Application monitoring and alerting#

In Hackney, we use AWS CloudWatch to implement monitoring and alerting.

Any logs created in our APIs are recorded and accessible in AWS CloudWatch. Creation of log groups is automated via the current serverless setup.

Metric filters#

Filter and Pattern Syntax#

Metric filters are a useful feature that allows you to find patterns and terms in your logs. Following the logging standards identified earlier in this document, metric filters can be created to easily identify logs related to a certain phrase or term like ERROR.

Using the filters, developers can easily narrow down the logs they see to only the ones related to any error that has occurred, hiding all other logs such as ones for successful requests.

CloudWatch also provides a way to create alarms based on metric filters, so we can get notified if a log with matching a certain pattern/term has occurred.

Metric filters that should be created per API#

TBC

Needs to be filters we want commonly available for each API

Alarms should be created for the following metric filters#

TBC

Need to decide which logs should have an alarm associated with them

Availability monitoring and alerting#

We use AWS CloudWatch Canaries to monitor the availability of our APIs and front-end applications.

AWS CloudWatch Canaries#

AWS Canaries for APIs#

  • Set to run every 5 mins

  • A canary invokes an API endpoint to check it’s availability

  • Needs to be set up per API endpoint to ensure all endpoints provided by an API are functioning as expected

  • The current creation process for a canary is manual

See the guidance for Canaries here

AWS Canaries for front end applications#

  • Can monitor the availability of a web page

  • Alarms can be set to alert if availability of a given web page falls down

  • Logs recorded can be used to identify performance issues associated with loading a specific item

  • Can check for broken links

  • A max number of links to follow is set up

  • The canary crawls through the links and returns the first broken link identified

AWS CloudWatch Alarms#

We also use CloudWatch alarms to monitor for specific events in the log streams.

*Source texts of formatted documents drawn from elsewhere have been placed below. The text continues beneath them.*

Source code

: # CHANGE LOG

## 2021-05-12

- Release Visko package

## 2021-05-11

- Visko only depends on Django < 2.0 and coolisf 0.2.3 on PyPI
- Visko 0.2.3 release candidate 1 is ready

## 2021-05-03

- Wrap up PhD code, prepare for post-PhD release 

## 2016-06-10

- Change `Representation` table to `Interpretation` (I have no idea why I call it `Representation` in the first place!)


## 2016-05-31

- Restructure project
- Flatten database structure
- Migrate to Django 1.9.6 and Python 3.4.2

Specific metrics can be established as triggers on application logs which can fire off alerts in the form of emails or other messaging mediums. We can create up to 5000 alarms per region per account which should give us sufficient capacity.

It may also be possible to consolidate these alarms if we have a standard format for logs (this may also be achievable by creating composite alarms but uses up available alarms.